Provided records –
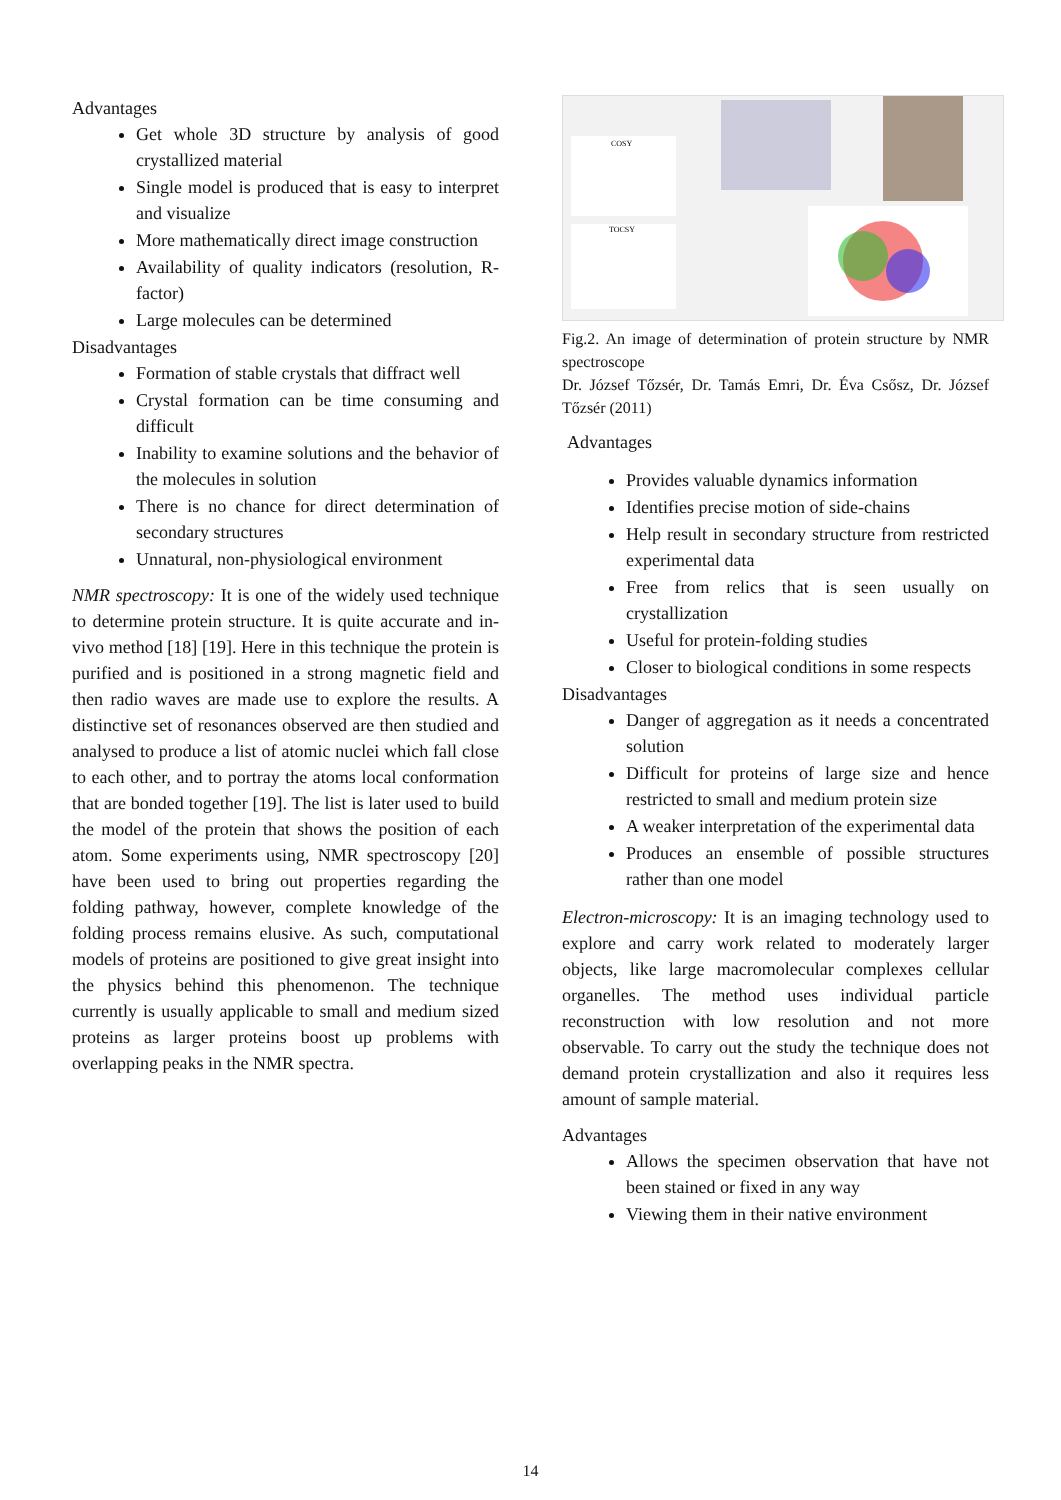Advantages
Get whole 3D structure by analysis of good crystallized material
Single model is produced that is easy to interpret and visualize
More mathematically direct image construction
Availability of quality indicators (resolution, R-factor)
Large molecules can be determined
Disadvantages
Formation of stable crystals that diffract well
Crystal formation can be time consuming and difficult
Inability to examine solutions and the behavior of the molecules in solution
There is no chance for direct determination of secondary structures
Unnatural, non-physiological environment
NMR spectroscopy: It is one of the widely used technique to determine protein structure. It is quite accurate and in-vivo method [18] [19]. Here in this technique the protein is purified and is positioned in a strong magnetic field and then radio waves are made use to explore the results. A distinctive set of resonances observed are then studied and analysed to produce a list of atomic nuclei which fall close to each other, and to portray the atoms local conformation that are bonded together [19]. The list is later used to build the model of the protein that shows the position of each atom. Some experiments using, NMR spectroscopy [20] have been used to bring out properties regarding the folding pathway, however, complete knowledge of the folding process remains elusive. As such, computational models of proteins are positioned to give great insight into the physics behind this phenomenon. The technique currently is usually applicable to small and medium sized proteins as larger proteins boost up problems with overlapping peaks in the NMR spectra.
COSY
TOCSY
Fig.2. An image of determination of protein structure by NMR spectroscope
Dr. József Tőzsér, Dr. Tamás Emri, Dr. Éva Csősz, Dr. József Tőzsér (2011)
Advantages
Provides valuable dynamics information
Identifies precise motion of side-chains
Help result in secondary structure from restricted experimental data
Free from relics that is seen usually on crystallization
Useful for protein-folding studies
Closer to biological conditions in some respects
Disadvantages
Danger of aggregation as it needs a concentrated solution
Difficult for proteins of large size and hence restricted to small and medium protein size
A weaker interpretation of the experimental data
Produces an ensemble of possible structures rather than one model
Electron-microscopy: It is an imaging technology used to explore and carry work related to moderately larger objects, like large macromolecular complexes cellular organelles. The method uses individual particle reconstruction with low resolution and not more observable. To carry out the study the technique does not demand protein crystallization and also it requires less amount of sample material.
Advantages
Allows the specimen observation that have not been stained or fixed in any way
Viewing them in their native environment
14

Task statement –
Please output the lines of the listing above that fall in the stretch from the one with "Identifies precise motion of side-chains" through the one with "A weaker interpretation", exactly and only those.

Answer space –
Identifies precise motion of side-chains
Help result in secondary structure from restricted experimental data
Free from relics that is seen usually on crystallization
Useful for protein-folding studies
Closer to biological conditions in some respects
Disadvantages
Danger of aggregation as it needs a concentrated solution
Difficult for proteins of large size and hence restricted to small and medium protein size
A weaker interpretation of the experimental data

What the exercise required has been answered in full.